[Start of section]

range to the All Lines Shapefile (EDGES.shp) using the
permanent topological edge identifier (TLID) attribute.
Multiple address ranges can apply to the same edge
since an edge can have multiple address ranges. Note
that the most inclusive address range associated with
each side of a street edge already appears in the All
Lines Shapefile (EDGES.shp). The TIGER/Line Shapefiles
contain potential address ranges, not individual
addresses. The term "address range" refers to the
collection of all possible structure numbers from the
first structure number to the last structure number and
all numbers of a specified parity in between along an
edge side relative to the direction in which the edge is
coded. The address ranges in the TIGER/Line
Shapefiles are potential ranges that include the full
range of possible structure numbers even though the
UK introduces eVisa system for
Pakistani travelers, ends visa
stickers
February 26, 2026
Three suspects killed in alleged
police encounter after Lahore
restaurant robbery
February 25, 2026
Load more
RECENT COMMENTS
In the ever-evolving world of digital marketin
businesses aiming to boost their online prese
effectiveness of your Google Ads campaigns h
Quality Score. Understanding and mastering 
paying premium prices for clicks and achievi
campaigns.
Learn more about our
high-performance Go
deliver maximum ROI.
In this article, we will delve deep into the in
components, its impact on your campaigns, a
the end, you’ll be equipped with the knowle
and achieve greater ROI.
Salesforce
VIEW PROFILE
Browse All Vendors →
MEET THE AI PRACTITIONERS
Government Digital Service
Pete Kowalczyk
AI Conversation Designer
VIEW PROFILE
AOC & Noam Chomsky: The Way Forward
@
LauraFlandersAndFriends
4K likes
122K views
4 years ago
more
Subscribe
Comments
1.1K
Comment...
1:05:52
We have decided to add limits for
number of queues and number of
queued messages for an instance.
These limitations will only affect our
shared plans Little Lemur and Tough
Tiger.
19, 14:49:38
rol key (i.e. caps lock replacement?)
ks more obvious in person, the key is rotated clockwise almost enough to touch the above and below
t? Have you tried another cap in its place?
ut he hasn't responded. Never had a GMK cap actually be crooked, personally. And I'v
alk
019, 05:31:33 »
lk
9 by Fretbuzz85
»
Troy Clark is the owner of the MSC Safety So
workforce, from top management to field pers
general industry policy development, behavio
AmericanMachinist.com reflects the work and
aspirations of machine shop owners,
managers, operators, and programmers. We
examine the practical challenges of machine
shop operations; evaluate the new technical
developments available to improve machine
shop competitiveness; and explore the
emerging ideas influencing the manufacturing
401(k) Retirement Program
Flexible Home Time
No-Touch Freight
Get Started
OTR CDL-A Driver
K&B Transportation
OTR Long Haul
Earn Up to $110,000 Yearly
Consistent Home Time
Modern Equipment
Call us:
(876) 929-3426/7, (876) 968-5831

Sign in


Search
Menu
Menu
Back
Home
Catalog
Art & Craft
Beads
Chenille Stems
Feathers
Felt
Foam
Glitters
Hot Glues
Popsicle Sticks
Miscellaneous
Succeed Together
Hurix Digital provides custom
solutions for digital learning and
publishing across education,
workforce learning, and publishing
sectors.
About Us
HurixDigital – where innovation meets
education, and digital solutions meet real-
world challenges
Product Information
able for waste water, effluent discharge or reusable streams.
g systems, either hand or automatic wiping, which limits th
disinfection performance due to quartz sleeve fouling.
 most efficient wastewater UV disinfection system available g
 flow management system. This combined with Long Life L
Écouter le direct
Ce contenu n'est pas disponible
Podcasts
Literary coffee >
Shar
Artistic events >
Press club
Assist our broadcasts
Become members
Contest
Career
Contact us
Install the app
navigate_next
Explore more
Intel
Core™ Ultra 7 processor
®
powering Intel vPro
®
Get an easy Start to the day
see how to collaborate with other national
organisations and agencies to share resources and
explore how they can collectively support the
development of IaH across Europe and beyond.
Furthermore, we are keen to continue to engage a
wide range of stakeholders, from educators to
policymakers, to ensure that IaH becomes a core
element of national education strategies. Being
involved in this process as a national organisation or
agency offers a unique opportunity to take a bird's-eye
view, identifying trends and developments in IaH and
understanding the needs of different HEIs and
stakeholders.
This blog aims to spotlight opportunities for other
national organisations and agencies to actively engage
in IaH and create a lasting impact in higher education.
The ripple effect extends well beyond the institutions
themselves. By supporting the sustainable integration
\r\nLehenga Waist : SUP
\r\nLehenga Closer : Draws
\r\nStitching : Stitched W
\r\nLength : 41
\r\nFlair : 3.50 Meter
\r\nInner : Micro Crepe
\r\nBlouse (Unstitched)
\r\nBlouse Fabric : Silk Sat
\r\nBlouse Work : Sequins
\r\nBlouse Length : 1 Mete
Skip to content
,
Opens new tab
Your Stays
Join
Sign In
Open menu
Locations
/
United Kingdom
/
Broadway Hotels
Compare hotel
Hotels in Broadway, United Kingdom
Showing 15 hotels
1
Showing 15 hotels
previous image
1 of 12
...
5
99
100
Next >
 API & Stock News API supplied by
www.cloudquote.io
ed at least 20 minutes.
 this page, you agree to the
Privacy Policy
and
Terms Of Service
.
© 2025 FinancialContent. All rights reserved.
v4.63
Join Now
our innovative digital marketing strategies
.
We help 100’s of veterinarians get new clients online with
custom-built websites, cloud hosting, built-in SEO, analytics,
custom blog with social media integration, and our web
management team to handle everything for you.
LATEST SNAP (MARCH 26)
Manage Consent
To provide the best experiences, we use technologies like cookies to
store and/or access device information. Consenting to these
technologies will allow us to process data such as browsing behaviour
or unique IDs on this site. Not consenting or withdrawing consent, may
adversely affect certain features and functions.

[End of section]

| About this exercise |
Reproduce the text of every item above word for word, keeping each line as it appears.

| Completed exercise |
range to the All Lines Shapefile (EDGES.shp) using the
permanent topological edge identifier (TLID) attribute.
Multiple address ranges can apply to the same edge
since an edge can have multiple address ranges. Note
that the most inclusive address range associated with
each side of a street edge already appears in the All
Lines Shapefile (EDGES.shp). The TIGER/Line Shapefiles
contain potential address ranges, not individual
addresses. The term "address range" refers to the
collection of all possible structure numbers from the
first structure number to the last structure number and
all numbers of a specified parity in between along an
edge side relative to the direction in which the edge is
coded. The address ranges in the TIGER/Line
Shapefiles are potential ranges that include the full
range of possible structure numbers even though the
UK introduces eVisa system for
Pakistani travelers, ends visa
stickers
February 26, 2026
Three suspects killed in alleged
police encounter after Lahore
restaurant robbery
February 25, 2026
Load more
RECENT COMMENTS
In the ever-evolving world of digital marketin
businesses aiming to boost their online prese
effectiveness of your Google Ads campaigns h
Quality Score. Understanding and mastering 
paying premium prices for clicks and achievi
campaigns.
Learn more about our
high-performance Go
deliver maximum ROI.
In this article, we will delve deep into the in
components, its impact on your campaigns, a
the end, you’ll be equipped with the knowle
and achieve greater ROI.
Salesforce
VIEW PROFILE
Browse All Vendors →
MEET THE AI PRACTITIONERS
Government Digital Service
Pete Kowalczyk
AI Conversation Designer
VIEW PROFILE
AOC & Noam Chomsky: The Way Forward
@
LauraFlandersAndFriends
4K likes
122K views
4 years ago
more
Subscribe
Comments
1.1K
Comment...
1:05:52
We have decided to add limits for
number of queues and number of
queued messages for an instance.
These limitations will only affect our
shared plans Little Lemur and Tough
Tiger.
19, 14:49:38
rol key (i.e. caps lock replacement?)
ks more obvious in person, the key is rotated clockwise almost enough to touch the above and below
t? Have you tried another cap in its place?
ut he hasn't responded. Never had a GMK cap actually be crooked, personally. And I'v
alk
019, 05:31:33 »
lk
9 by Fretbuzz85
»
Troy Clark is the owner of the MSC Safety So
workforce, from top management to field pers
general industry policy development, behavio
AmericanMachinist.com reflects the work and
aspirations of machine shop owners,
managers, operators, and programmers. We
examine the practical challenges of machine
shop operations; evaluate the new technical
developments available to improve machine
shop competitiveness; and explore the
emerging ideas influencing the manufacturing
401(k) Retirement Program
Flexible Home Time
No-Touch Freight
Get Started
OTR CDL-A Driver
K&B Transportation
OTR Long Haul
Earn Up to $110,000 Yearly
Consistent Home Time
Modern Equipment
Call us:
(876) 929-3426/7, (876) 968-5831

Sign in


Search
Menu
Menu
Back
Home
Catalog
Art & Craft
Beads
Chenille Stems
Feathers
Felt
Foam
Glitters
Hot Glues
Popsicle Sticks
Miscellaneous
Succeed Together
Hurix Digital provides custom
solutions for digital learning and
publishing across education,
workforce learning, and publishing
sectors.
About Us
HurixDigital – where innovation meets
education, and digital solutions meet real-
world challenges
Product Information
able for waste water, effluent discharge or reusable streams.
g systems, either hand or automatic wiping, which limits th
disinfection performance due to quartz sleeve fouling.
 most efficient wastewater UV disinfection system available g
 flow management system. This combined with Long Life L
Écouter le direct
Ce contenu n'est pas disponible
Podcasts
Literary coffee >
Shar
Artistic events >
Press club
Assist our broadcasts
Become members
Contest
Career
Contact us
Install the app
navigate_next
Explore more
Intel
Core™ Ultra 7 processor
®
powering Intel vPro
®
Get an easy Start to the day
see how to collaborate with other national
organisations and agencies to share resources and
explore how they can collectively support the
development of IaH across Europe and beyond.
Furthermore, we are keen to continue to engage a
wide range of stakeholders, from educators to
policymakers, to ensure that IaH becomes a core
element of national education strategies. Being
involved in this process as a national organisation or
agency offers a unique opportunity to take a bird's-eye
view, identifying trends and developments in IaH and
understanding the needs of different HEIs and
stakeholders.
This blog aims to spotlight opportunities for other
national organisations and agencies to actively engage
in IaH and create a lasting impact in higher education.
The ripple effect extends well beyond the institutions
themselves. By supporting the sustainable integration
\r\nLehenga Waist : SUP
\r\nLehenga Closer : Draws
\r\nStitching : Stitched W
\r\nLength : 41
\r\nFlair : 3.50 Meter
\r\nInner : Micro Crepe
\r\nBlouse (Unstitched)
\r\nBlouse Fabric : Silk Sat
\r\nBlouse Work : Sequins
\r\nBlouse Length : 1 Mete
Skip to content
,
Opens new tab
Your Stays
Join
Sign In
Open menu
Locations
/
United Kingdom
/
Broadway Hotels
Compare hotel
Hotels in Broadway, United Kingdom
Showing 15 hotels
1
Showing 15 hotels
previous image
1 of 12
...
5
99
100
Next >
 API & Stock News API supplied by
www.cloudquote.io
ed at least 20 minutes.
 this page, you agree to the
Privacy Policy
and
Terms Of Service
.
© 2025 FinancialContent. All rights reserved.
v4.63
Join Now
our innovative digital marketing strategies
.
We help 100’s of veterinarians get new clients online with
custom-built websites, cloud hosting, built-in SEO, analytics,
custom blog with social media integration, and our web
management team to handle everything for you.
LATEST SNAP (MARCH 26)
Manage Consent
To provide the best experiences, we use technologies like cookies to
store and/or access device information. Consenting to these
technologies will allow us to process data such as browsing behaviour
or unique IDs on this site. Not consenting or withdrawing consent, may
adversely affect certain features and functions.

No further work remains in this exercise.